For at least 20 years, the Southern Baptist Convention has denounced everything from government funding for homosexual education to decisions by corporations to grant benefits to the domestic partners of gays and lesbians.

"We prayerfully affirm those individual business leaders and businesses that either resist pressures to recognize the moral equivalence of domestic partnerships, or that work to reverse policies that erase fundamental and morally critical distinctions between homosexual relationships and heterosexual marriage," one resolution says.

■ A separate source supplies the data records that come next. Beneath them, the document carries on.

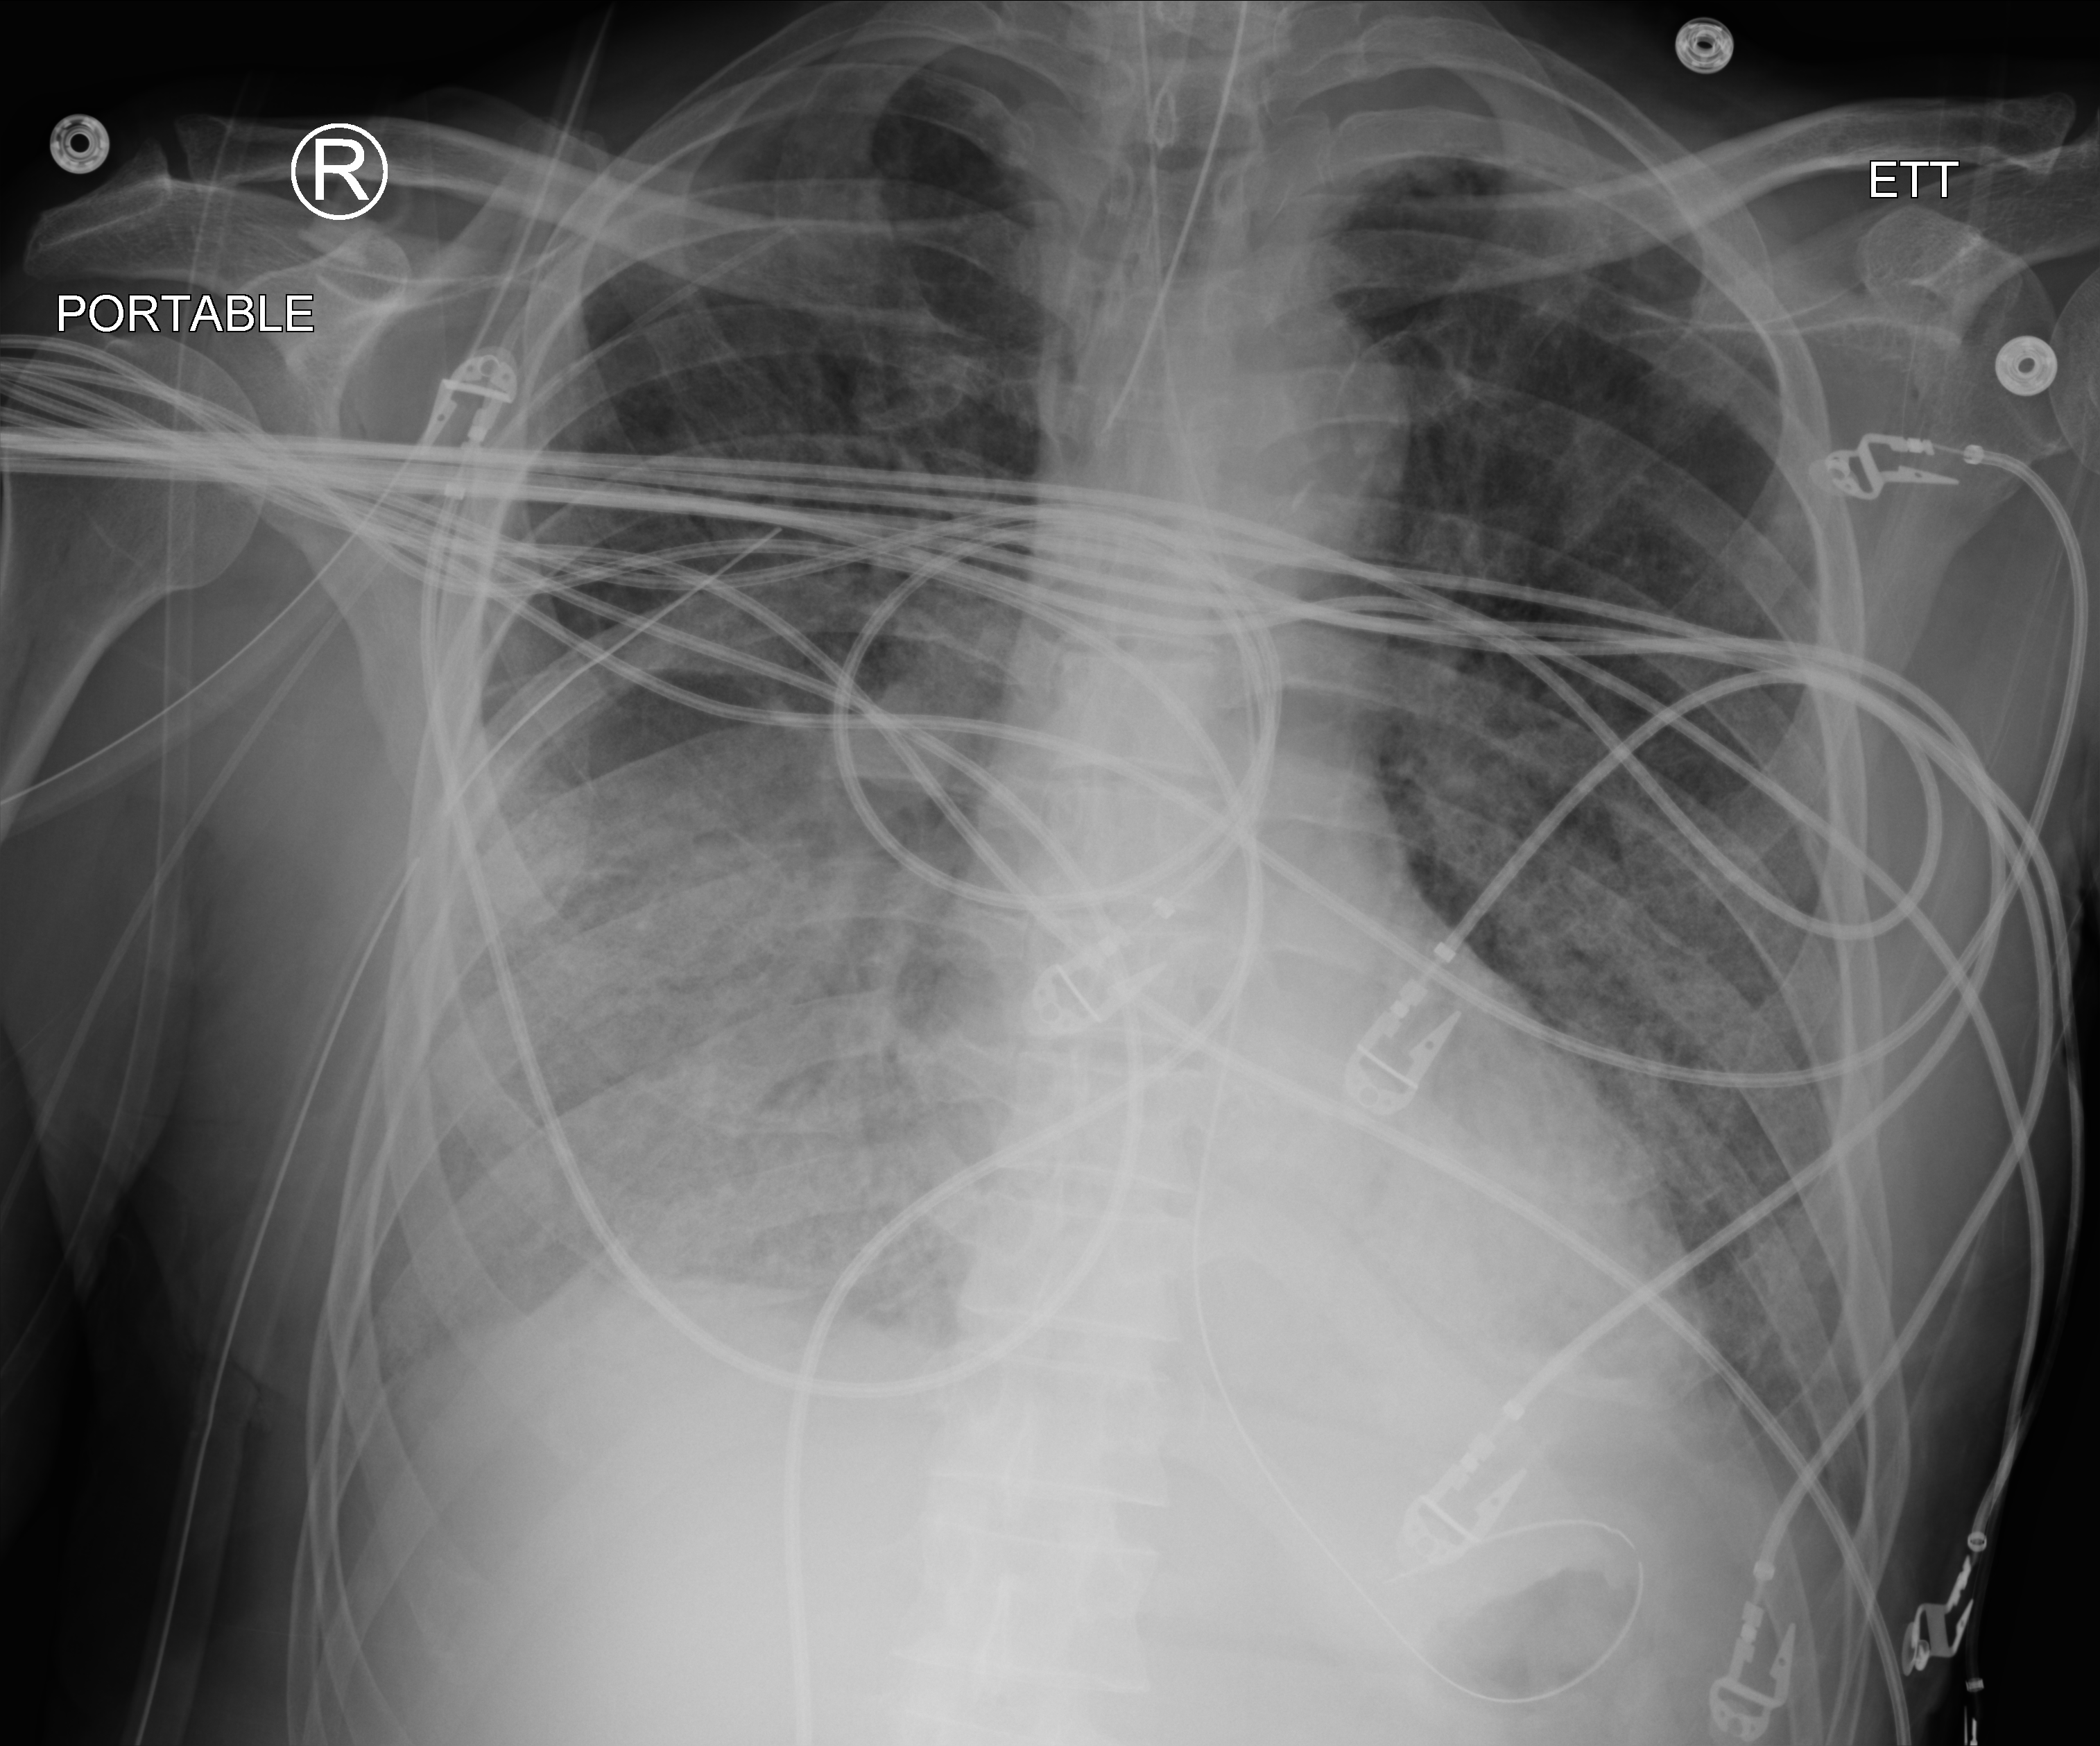
Bedside chest radiograph (computed radiography), anteroposterior (AP) projection. Male patient hospitalised with COVID-19, age 60–74 years.
Admission-level facts for this patient (not findings on this image; timing relative to this image not recorded): length of hospital stay: 31 days; mechanically ventilated during this hospital stay: yes; admitted to intensive care during this hospital stay: yes.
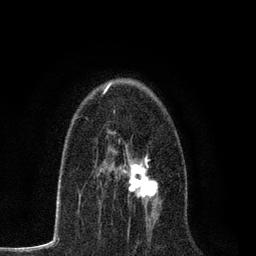
Breast MRI, one axial slice; slice 47 of 80 in the series (ordered by position); cropped to one breast; dynamic contrast-enhanced series, time point 2 of 7 at this slice position (early post-contrast); 3 T; TE 2.2 ms, TR 5.5 ms; 2 mm slice thickness; 256 × 256 image matrix, field of view 150 × 150 mm. Female patient.
Structures marked on this image (semi-automatic segmentation, software-assisted and operator-edited):
- enhancing-tissue mask used for the functional tumour volume (all voxels passing the contrast-enhancement thresholds inside the analysis volume; usually the tumour): bounding box (x1, y1, x2, y2) in pixels: (96, 154, 159, 222)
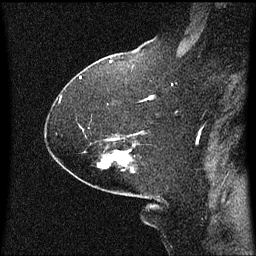
Breast MRI (dynamic contrast-enhanced), one sagittal slice. Slice 40 of 60 in the series (ordered by position). Dynamic contrast-enhanced series, image 2 of 3 at this slice position (ordered by acquisition). 1.5 T. TE 4.2 ms, TR 8 ms. 2.1 mm slice thickness. 256 × 256 image matrix, field of view 200 × 200 mm. Female patient, age 59 years.
Annotated regions visible in this slice (semi-automatically segmented with operator editing):
- analysis volume of interest (the breast-tissue region the enhancement analysis was run in; not a lesion): bounding box [x1, y1, x2, y2] px = [84, 150, 135, 173]
- tumour enhancement mask (voxels above the 70 % enhancement threshold inside the analysis volume of interest): [110, 150, 131, 161]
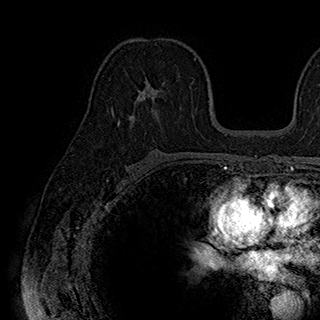
Breast MRI (dynamic contrast-enhanced), one axial slice; slice 112 of 180 in the series (ordered by position); cropped to one breast; dynamic contrast-enhanced series, time point 2 of 7 at this slice position (early post-contrast); 1.5 T; TE 2.8 ms, TR 5.4 ms; 1 mm slice thickness; 320 × 320 image matrix, field of view 225 × 225 mm. Female patient.
Outlined on this slice (semi-automatically segmented with operator editing):
- enhancing-tissue mask used for the functional tumour volume (all voxels passing the contrast-enhancement thresholds inside the analysis volume; usually the tumour): bounding box [x1, y1, x2, y2] px = [113, 77, 182, 126]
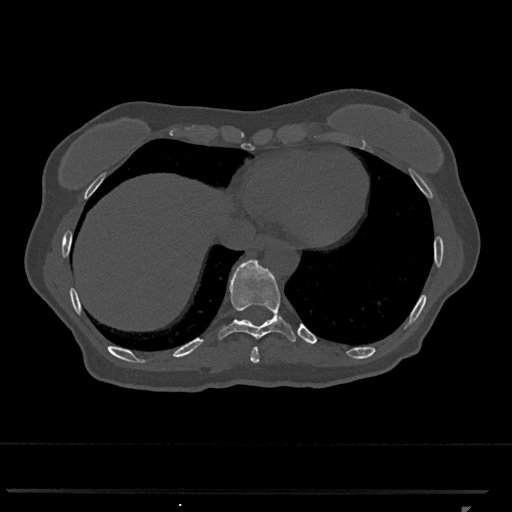
CT including the spine, one axial slice; position 571 of 793 along the scan axis; reconstruction kernel Br40s/3; 120 kVp; bone window (W 1800 / L 400 HU); 512 × 512 image matrix. Patient: female, 62 years. From the clinical record (not read from this slice): primary cancer: renal.
Annotated regions visible in this slice (semi-automatically segmented with operator editing):
- T10 vertebra: bounding box (x1, y1, x2, y2) in pixels: (218, 260, 296, 342)
- T9 vertebra: (250, 347, 260, 363)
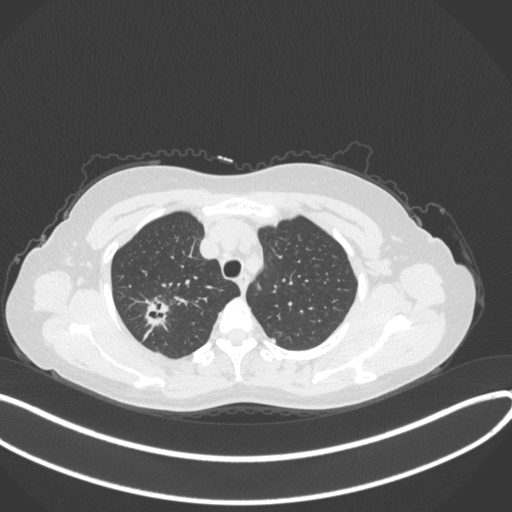
Chest CT, one axial slice; position 293 of 342 along the scan axis; 120 kVp; lung window (W 1500 / L -600 HU); 1 mm slice thickness; 512 × 512 image matrix, field of view 400 × 400 mm. Patient: female, 50 years. From the clinical record (not read from this slice): clinical TNM (as recorded): T1c N0 M0; histopathological grade: G2-3.
Structures marked on this image (rectangle marked by the reading radiologist):
- lung tumour (recorded histology: adenocarcinoma): bounding box <140,295,166,328> (left, top, right, bottom; pixels)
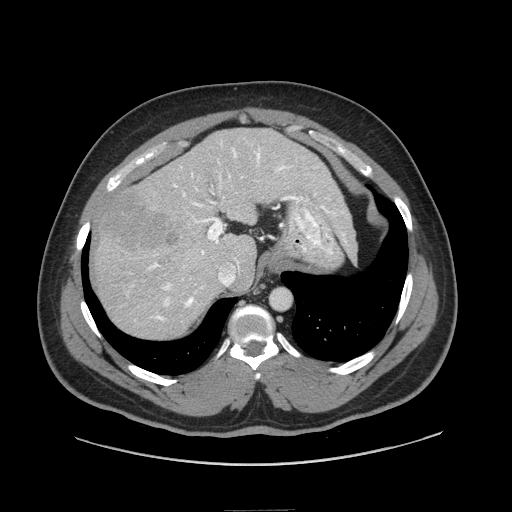
Contrast-enhanced abdominal CT (liver protocol), one axial slice. Position 58 of 87 along the scan axis. Reconstruction kernel STANDARD. 140 kVp. Soft-tissue window (W 400 / L 40 HU). 2.5 mm slice thickness. 512 × 512 image matrix, field of view 440 × 440 mm. From the clinical record (not read from this slice): diagnosis: hepatocellular carcinoma (patient treated with transarterial chemoembolisation; whether this scan precedes or follows treatment is not stated here); TNM stage (as recorded): Stage-II; Child-Pugh class: A; tumour differentiation: moderately differentiated.
Structures marked on this image (semi-automatic segmentation, software-assisted and operator-edited):
- liver parenchyma outside the tumour (the mass and vessels are separate outlines, so this box may not span the whole liver): bounding box <94,128,344,338> (left, top, right, bottom; pixels)
- mass: <97,188,178,251>
- portal vein: <148,147,323,321>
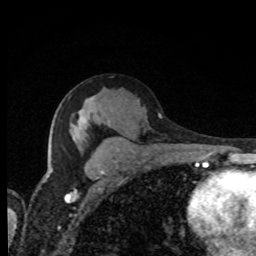
Breast MRI, one axial slice. Slice 47 of 80 in the series (ordered by position). Cropped to one breast. Dynamic contrast-enhanced series, time point 2 of 8 at this slice position (early post-contrast). 1.5 T. TE 4.2 ms, TR 7 ms. 256 × 256 image matrix. Female patient.
Annotated regions visible in this slice (semi-automatically segmented with operator editing):
- enhancing-tissue mask used for the functional tumour volume (all voxels passing the contrast-enhancement thresholds inside the analysis volume; usually the tumour): bounding box <46,168,52,178> (left, top, right, bottom; pixels)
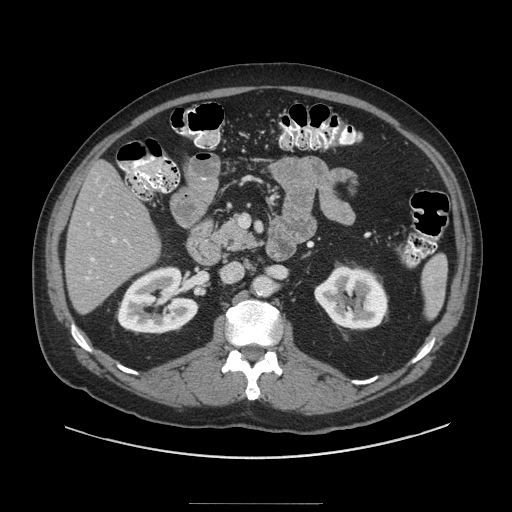
Contrast-enhanced abdominal CT (liver protocol), one axial slice. Position 40 of 91 along the scan axis. 140 kVp. Soft-tissue window (W 400 / L 40 HU). 512 × 512 image matrix, field of view 440 × 440 mm. Case-level facts recorded for this patient, not image findings: diagnosis: hepatocellular carcinoma (patient treated with transarterial chemoembolisation; whether this scan precedes or follows treatment is not stated here); TNM stage (as recorded): Stage-I; Child-Pugh class: A; tumour differentiation: well differentiated.
Annotated regions visible in this slice (semi-automatic segmentation, software-assisted and operator-edited):
- liver parenchyma outside the tumour (the mass and vessels are separate outlines, so this box may not span the whole liver): bounding box [x1, y1, x2, y2] px = [64, 162, 160, 313]
- portal vein: [85, 180, 128, 280]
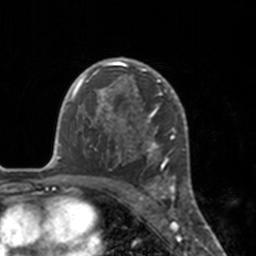
Breast MRI, one axial slice; slice 114 of 160 in the series (ordered by position); cropped to one breast; dynamic contrast-enhanced series, time point 2 of 7 at this slice position (early post-contrast); 3 T; TE 1.7 ms, TR 4 ms; 1 mm slice thickness; 256 × 256 image matrix, field of view 170 × 170 mm. Female patient.
Annotated regions visible in this slice (semi-automatic segmentation, software-assisted and operator-edited):
- enhancing-tissue mask used for the functional tumour volume (all voxels passing the contrast-enhancement thresholds inside the analysis volume; usually the tumour): bounding box (x1, y1, x2, y2) in pixels: (112, 58, 175, 183)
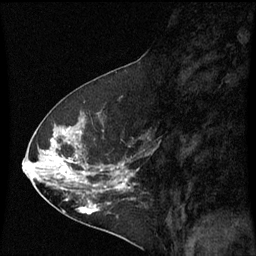
Breast MRI (dynamic contrast-enhanced), one sagittal slice. Position 28 of 60 along the scan axis. Dynamic contrast-enhanced series, image 2 of 3 at this slice position (ordered by acquisition). 1.5 T. TE 4.2 ms, TR 8.9 ms. 2 mm slice thickness. 256 × 256 image matrix, field of view 200 × 200 mm. Female patient, age 53 years. Case-level facts recorded for this patient, not image findings: setting: breast cancer imaged before/during neoadjuvant chemotherapy; receptor status: HR-positive, HER2-negative.
Structures marked on this image (semi-automatic segmentation, software-assisted and operator-edited):
- analysis volume of interest (the breast-tissue region the enhancement analysis was run in; not a lesion): bounding box (x1, y1, x2, y2) in pixels: (32, 100, 145, 221)
- tumour enhancement mask (voxels above the 70 % enhancement threshold inside the analysis volume of interest): (52, 132, 129, 215)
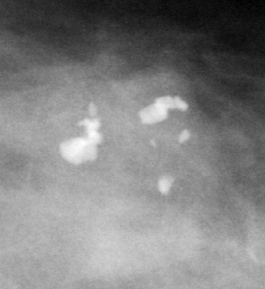
Crop from a digitized film mammogram around one marked abnormality, left breast, CC view.
Calcifications, morphology dystrophic, distribution clustered; BI-RADS assessment category 2; subtlety rating 5 on a 1 (subtle) to 5 (obvious) scale; benign; no additional work-up was recommended (benign without callback).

Near the end of most of their proclamations, the Southern Baptists, with more than 15.8-million members, generally include a passage about God's love and forgiveness.

"The forgiveness of and freedom from sin . . . by Jesus Christ includes forgiveness of and freedom from homosexuality," one document says. "Be it further resolved, that we publicly denounce and deplore all violent attacks upon homosexuals, and that we express our abhorrence of the teaching that God hates any person on account of an immoral lifestyle."

The matter is not so clear within the Evangelical Lutheran Church in America. In 1993, the church's Conference of Bishops issued a statement saying it does not approve of same-sex unions. The group has no legislative power.

While the suspicion lingered that homosexual unions were being performed in ELCA churches, there was little discussion at national meetings, said John Brooks, director of news and information for the ELCA.

Then, last year, two synods -- in Milwaukee and Detroit -- issued statements saying they would allow same-sex unions, contrary to the bishops' advice.

The issue probably will be discussed at a national meeting this year, Brooks said.

"We're kind of in a quandary, I guess," Brooks said.

Last year, the Episcopal Church passed a sweeping statement supporting relationships "outside of marriage" that are either gay or straight. The statement did not mention same-sex unions directly. But it was the church's first major showing of support for relationships other than marriage.

Times researcher Caryn Baird and Times files contributed to this story.

Amendment O:

"Scripture and our Confessions teach that God's intention for all people is to live either in fidelity within the covenant of marriage between a man and a woman or in chastity in singleness. Church property shall not be used for, and church officers shall not take part in, conducting any ceremony or event that pronounces blessing or gives approval of the church or invokes the blessing of God upon any relationship that is inconsistent with God's intention as expressed in the preceding sentence."

If you go:

The Presbytery of Tampa Bay will vote on the amendment and conduct other business during a regional meeting beginning at 8:50 a.m. Saturday at Forest Hills Presbyterian Church, 709 W Linebaugh Ave., Tampa.